I already tried compositions of hexlify. I am using Python 3.5.

Answer 1

Take groups of two from your bytes object. Multiply the first value from each group with 16**2. Add the two values. Use hex on the result to convert it to its string representation.

>>> [hex(data[i]*16**2 + data[i+1]) for i in range(0,len(data),2)]
['0x789', '0x0', '0x1234']

I assume that you don't need your strings padded with useless zeros for now.

Answer 2

Use the struct module; it has unpack function which allows to specify the chunk size size (byte, 2-byte, 4-bytes) and endianess in the data. If what you have is big-endian half-word sized data chunks, then the right format key is ">H".

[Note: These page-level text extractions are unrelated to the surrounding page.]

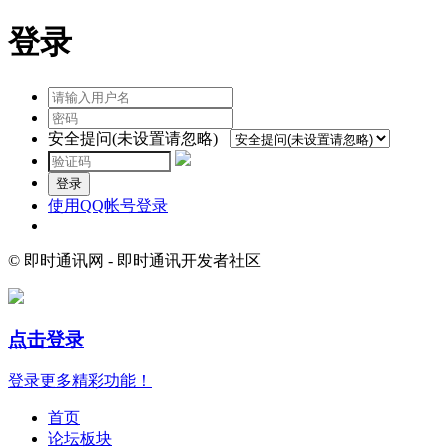
登录
安全提问(未设置请忽略)
登录
使用QQ帐号登录
© 即时通讯网 - 即时通讯开发者社区
点击登录
登录更多精彩功能！
首页
论坛板块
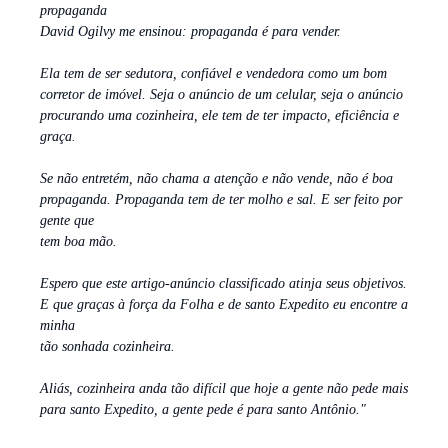
propaganda
David Ogilvy me ensinou: propaganda é para vender.
Ela tem de ser sedutora, confiável e vendedora como um bom
corretor de imóvel. Seja o anúncio de um celular, seja o anúncio
procurando uma cozinheira, ele tem de ter impacto, eficiência e
graça.
Se não entretém, não chama a atenção e não vende, não é boa
propaganda. Propaganda tem de ter molho e sal. E ser feito por
gente que
tem boa mão.
Espero que este artigo-anúncio classificado atinja seus objetivos.
E que graças à força da Folha e de santo Expedito eu encontre a
minha
tão sonhada cozinheira.
Aliás, cozinheira anda tão difícil que hoje a gente não pede mais
para santo Expedito, a gente pede é para santo Antônio."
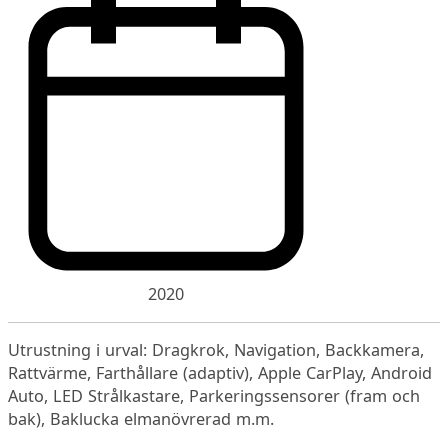
2020
Utrustning i urval: Dragkrok, Navigation, Backkamera,
Rattvärme, Farthållare (adaptiv), Apple CarPlay, Android
Auto, LED Strålkastare, Parkeringssensorer (fram och
bak), Baklucka elmanövrerad m.m.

To parse all data at one, add count in the format specifier: for example ">3H" for you input array. You can also write the number of fields dynamically.

Full example:

import struct
data = b'\x07\x89\x00\x00\x12\x34'
d = struct.unpack(">{}H".format(len(data) // 2), data) # extract fields
result = [hex(x) for x in d] # convert to strings

Answer 3

There are two steps:

1. Chunk the input bytestring into 2-byte sequences
2. Display the sequences as hex literals.

You could use array module from stdlib :

import sys
from array import array

a = array('H', data)
if sys.byteorder != 'big':
    a.byteswap() # use big-endian order
result = ['0x%04X' % i for i in a]
# -> ['0x0789', '0x0000', '0x1234']

It is efficient, especially if you need to read data from a file .